Collected data:
--- START ---
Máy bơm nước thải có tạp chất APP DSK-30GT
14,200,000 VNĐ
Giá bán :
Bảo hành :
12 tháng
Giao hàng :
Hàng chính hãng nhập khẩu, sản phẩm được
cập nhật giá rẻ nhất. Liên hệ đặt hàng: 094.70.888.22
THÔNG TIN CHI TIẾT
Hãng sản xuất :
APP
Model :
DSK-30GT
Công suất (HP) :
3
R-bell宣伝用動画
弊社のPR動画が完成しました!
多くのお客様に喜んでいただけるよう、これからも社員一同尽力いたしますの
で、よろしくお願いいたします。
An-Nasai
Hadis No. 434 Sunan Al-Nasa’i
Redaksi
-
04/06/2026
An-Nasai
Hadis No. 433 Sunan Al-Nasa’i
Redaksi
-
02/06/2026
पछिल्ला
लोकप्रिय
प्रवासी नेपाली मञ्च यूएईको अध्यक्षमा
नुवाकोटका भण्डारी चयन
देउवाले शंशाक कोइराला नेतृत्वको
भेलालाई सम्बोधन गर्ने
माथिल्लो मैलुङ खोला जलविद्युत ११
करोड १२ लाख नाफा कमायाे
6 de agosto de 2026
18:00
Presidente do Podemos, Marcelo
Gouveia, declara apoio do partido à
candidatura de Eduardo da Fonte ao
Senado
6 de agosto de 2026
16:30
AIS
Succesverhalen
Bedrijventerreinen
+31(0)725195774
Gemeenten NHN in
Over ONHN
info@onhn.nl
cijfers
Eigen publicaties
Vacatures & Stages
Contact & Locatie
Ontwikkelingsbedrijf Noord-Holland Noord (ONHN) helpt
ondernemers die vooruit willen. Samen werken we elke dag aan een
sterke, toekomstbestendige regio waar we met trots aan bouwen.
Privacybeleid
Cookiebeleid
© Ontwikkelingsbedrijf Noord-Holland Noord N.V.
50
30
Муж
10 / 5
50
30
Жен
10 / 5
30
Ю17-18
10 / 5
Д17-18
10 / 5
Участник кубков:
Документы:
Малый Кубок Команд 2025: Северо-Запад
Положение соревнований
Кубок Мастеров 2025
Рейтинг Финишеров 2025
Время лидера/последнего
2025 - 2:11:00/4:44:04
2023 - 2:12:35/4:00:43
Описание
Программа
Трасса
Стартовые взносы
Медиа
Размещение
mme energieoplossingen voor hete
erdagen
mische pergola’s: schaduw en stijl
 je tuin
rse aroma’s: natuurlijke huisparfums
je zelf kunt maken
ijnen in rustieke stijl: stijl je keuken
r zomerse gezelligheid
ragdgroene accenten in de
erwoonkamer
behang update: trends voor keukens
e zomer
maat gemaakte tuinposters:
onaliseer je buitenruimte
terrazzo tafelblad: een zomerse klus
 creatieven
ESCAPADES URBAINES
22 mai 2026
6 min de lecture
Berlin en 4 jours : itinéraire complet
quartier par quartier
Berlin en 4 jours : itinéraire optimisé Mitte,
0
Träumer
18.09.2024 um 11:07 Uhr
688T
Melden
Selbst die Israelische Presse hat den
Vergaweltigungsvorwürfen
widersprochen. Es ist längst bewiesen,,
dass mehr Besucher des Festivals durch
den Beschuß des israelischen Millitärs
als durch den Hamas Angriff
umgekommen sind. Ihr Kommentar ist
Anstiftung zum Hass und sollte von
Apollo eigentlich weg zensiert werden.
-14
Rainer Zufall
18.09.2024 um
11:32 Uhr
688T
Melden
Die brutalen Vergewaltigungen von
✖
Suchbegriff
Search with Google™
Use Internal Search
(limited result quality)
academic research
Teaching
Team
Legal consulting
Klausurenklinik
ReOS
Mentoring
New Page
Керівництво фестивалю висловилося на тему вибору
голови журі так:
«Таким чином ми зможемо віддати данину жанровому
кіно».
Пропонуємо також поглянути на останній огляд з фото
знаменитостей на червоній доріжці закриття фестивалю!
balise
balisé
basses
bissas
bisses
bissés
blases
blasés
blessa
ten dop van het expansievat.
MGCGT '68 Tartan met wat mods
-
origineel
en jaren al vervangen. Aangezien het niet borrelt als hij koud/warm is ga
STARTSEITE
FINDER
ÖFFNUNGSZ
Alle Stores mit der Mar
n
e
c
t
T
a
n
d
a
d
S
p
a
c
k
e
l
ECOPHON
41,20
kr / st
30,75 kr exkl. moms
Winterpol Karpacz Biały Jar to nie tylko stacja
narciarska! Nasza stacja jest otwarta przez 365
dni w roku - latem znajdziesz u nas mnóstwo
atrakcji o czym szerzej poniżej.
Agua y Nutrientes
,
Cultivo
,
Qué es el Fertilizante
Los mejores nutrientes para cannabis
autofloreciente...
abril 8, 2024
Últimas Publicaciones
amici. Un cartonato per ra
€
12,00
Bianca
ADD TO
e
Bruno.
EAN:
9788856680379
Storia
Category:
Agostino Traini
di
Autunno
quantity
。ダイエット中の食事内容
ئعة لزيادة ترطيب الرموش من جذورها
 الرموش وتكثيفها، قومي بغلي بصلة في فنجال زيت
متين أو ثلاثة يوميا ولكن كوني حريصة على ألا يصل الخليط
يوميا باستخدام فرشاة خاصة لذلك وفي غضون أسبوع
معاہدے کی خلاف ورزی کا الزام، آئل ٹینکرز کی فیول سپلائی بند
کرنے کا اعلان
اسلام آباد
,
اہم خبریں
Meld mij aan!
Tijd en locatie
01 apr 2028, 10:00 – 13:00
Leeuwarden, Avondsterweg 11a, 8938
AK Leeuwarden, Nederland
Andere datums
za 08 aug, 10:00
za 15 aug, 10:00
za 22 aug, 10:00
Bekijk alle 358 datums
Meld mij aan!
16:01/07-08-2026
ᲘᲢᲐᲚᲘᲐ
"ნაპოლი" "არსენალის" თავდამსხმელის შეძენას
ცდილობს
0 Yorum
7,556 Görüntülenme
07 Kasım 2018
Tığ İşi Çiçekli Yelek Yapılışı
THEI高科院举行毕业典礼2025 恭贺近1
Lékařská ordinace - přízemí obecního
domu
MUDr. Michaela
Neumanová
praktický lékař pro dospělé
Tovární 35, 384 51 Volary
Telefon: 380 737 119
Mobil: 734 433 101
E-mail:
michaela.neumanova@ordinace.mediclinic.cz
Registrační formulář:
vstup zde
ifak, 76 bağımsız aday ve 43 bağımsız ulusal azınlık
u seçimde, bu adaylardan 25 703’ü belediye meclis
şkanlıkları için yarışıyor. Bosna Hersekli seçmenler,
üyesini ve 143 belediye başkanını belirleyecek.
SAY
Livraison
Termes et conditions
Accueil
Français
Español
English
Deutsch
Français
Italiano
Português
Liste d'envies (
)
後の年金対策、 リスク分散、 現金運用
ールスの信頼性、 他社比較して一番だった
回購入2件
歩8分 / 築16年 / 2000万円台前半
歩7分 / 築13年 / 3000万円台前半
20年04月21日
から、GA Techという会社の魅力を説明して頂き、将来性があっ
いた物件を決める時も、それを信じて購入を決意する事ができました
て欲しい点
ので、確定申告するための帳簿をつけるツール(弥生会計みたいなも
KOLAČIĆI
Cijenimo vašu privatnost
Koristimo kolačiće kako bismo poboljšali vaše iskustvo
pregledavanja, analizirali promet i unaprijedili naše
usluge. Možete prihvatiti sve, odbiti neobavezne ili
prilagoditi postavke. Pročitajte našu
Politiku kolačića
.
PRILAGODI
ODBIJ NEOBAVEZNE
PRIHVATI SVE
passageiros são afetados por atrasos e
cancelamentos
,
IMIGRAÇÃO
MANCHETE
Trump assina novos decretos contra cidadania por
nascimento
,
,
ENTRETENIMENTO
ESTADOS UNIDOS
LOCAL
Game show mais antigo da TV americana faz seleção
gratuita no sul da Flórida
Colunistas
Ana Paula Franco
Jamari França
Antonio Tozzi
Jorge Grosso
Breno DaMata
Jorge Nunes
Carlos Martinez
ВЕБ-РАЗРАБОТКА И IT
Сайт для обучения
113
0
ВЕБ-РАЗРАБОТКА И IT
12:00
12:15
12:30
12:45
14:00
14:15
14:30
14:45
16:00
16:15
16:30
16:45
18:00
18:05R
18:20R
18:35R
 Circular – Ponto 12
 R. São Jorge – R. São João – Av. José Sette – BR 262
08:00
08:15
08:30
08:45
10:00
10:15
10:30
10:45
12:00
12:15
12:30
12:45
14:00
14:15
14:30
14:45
--- END ---
== Exercise brief ==
Copy out, word for word, the lines of the collected data, starting at the first line and ending with the line that contains "देउवाले शंशाक कोइराला नेतृत्वको". Include both of those lines.

== Worked solution ==
Máy bơm nước thải có tạp chất APP DSK-30GT
14,200,000 VNĐ
Giá bán :
Bảo hành :
12 tháng
Giao hàng :
Hàng chính hãng nhập khẩu, sản phẩm được
cập nhật giá rẻ nhất. Liên hệ đặt hàng: 094.70.888.22
THÔNG TIN CHI TIẾT
Hãng sản xuất :
APP
Model :
DSK-30GT
Công suất (HP) :
3
R-bell宣伝用動画
弊社のPR動画が完成しました!
多くのお客様に喜んでいただけるよう、これからも社員一同尽力いたしますの
で、よろしくお願いいたします。
An-Nasai
Hadis No. 434 Sunan Al-Nasa’i
Redaksi
-
04/06/2026
An-Nasai
Hadis No. 433 Sunan Al-Nasa’i
Redaksi
-
02/06/2026
पछिल्ला
लोकप्रिय
प्रवासी नेपाली मञ्च यूएईको अध्यक्षमा
नुवाकोटका भण्डारी चयन
देउवाले शंशाक कोइराला नेतृत्वको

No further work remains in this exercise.